The Spanish minister of industry, energy and tourism resigned Friday morning after documents in the Panama Papers linked him to offshore investments in the Bahamas, and news reports then connected him to a company in the tax haven of Jersey. The minister, José Manuel Soria, a member of the acting government of Prime Minister Mariano Rajoy, is among the most high-profile figures to suffer politically since the release of the leaked papers, which identify companies and people suspected of using offshore bank accounts and shell companies to conceal their wealth or avoid taxes. Last week, Prime Minister Sigmundur David Gunnlaugsson of Iceland said he was temporarily stepping aside after documents showed that he and his wife had set up a company in the British Virgin Islands in 2007. Prime Minister David Cameron of Britain has also been the subject of scrutiny after acknowledging that he and his wife had owned shares in an offshore trust, inherited from his father, that were sold before he became prime minister in 2010. The resignation of Mr. Soria, who has not been charged with wrongdoing, comes at a time of turmoil in Spanish politics, after inconclusive elections in December. Mr. Rajoy’s Popular Party won the most votes but lost its majority in Parliament, making it likely that new elections will be held in late June, (via the New York Times).

Regulations

Bangko Sentral ng Pilipinas (BSP), Central Bank of the Philippines has revealed on Saturday penalizing any financial institution involved in laundering $81 million stolen.
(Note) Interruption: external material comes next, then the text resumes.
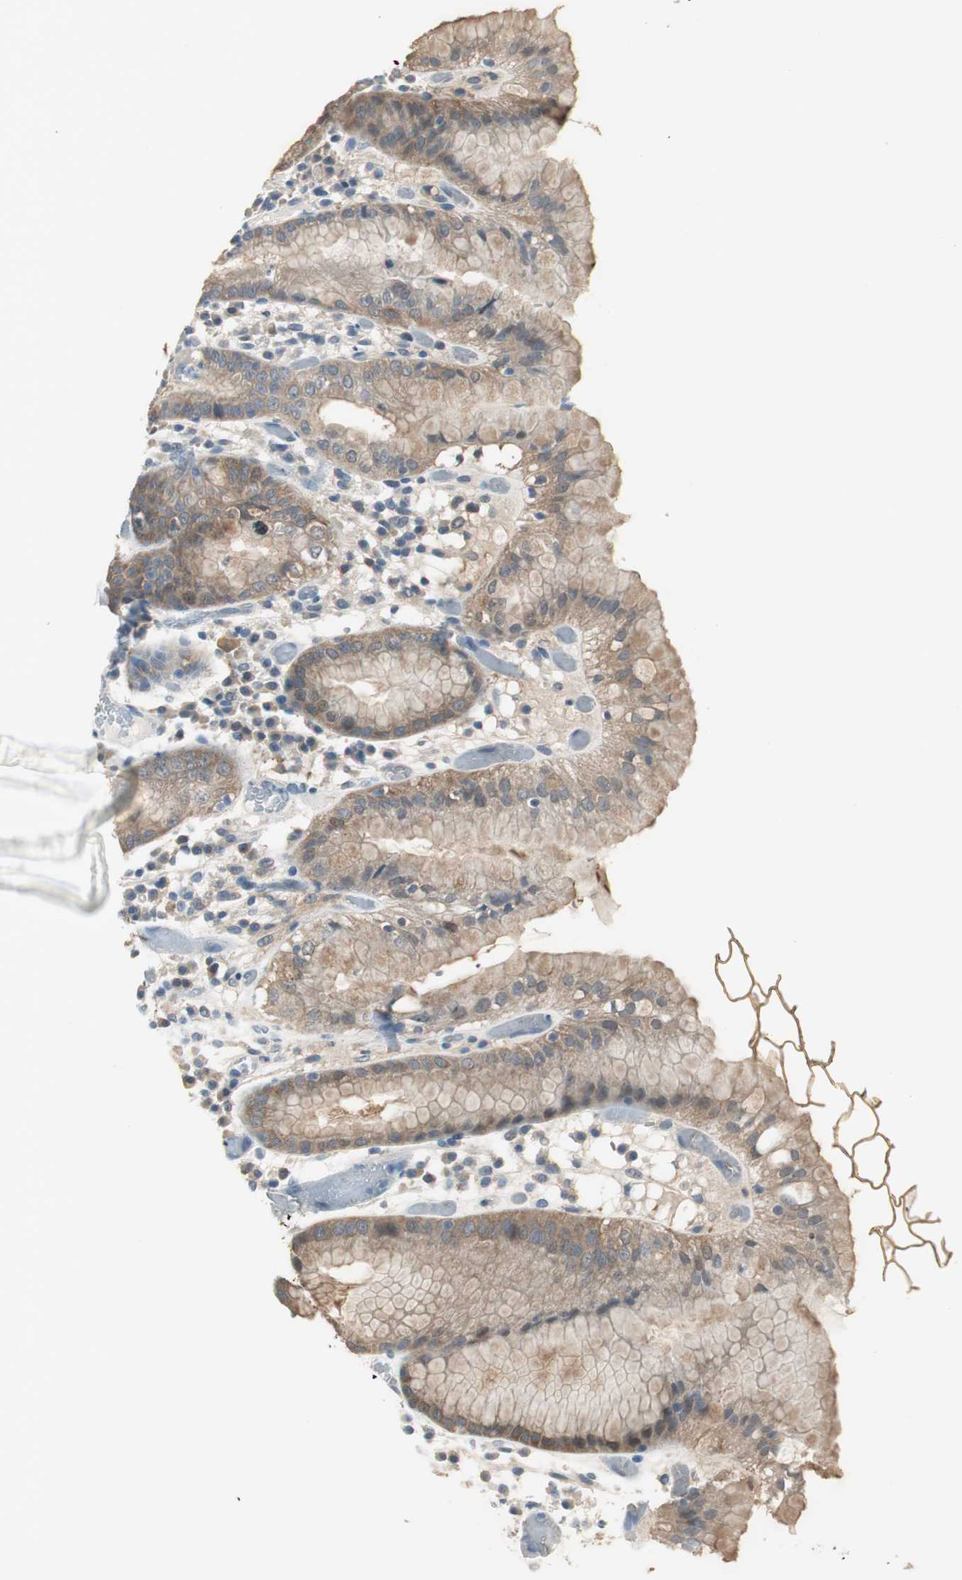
{"staining": {"intensity": "strong", "quantity": ">75%", "location": "cytoplasmic/membranous"}, "tissue": "stomach", "cell_type": "Glandular cells", "image_type": "normal", "snomed": [{"axis": "morphology", "description": "Normal tissue, NOS"}, {"axis": "topography", "description": "Stomach"}, {"axis": "topography", "description": "Stomach, lower"}], "caption": "Brown immunohistochemical staining in unremarkable stomach exhibits strong cytoplasmic/membranous staining in approximately >75% of glandular cells.", "gene": "MSTO1", "patient": {"sex": "female", "age": 75}}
The fund has been stolen from Bangladesh Bank reserve kept with Federal Reserve Bank of New York in May. Meanwhile, the Philippine central bank has also decided strengthening its regulatory oversight for non-banking financial institutions. Such institutions have allegedly been contributing to the growth of shadow banking in the Philippines. BSP’s decisions in regulating transactions of banks and non-banking financial institutions have been narrated by Nestor Espenilla Jr., its Deputy Governor, according to a report published in The Manilla Times. He has been addressing at the Economic Journalists Association of the Philippines-San Miguel Corp. Business Journalism Seminar. Lack of transparency in deposit secrecy has made the local financial system attractive to bad money, cites the deputy governor. Admitting lapses in the existing anti-money laundering law (AML), he predicts that the regulators won’t waste the opportunity to reform concerned laws centering the crisis. Flaws in AML have partly led to the entry of $81 million in stolen money from Bangladesh Bank into Rizal Commercial Banking Corp. (RCBC) and casinos, reports Inquirer.net, whistleblower for the heist. RCBC has remained at the center of a Senate investigation while grilling its president and branch manager through a hearing. The funds have been wired from RCBC to remittance company Philrem Service Corp. before sending to at least two casinos. Still now, almost all of the money remains traceless, reports Bloomberg, (via the Lawyer Herald).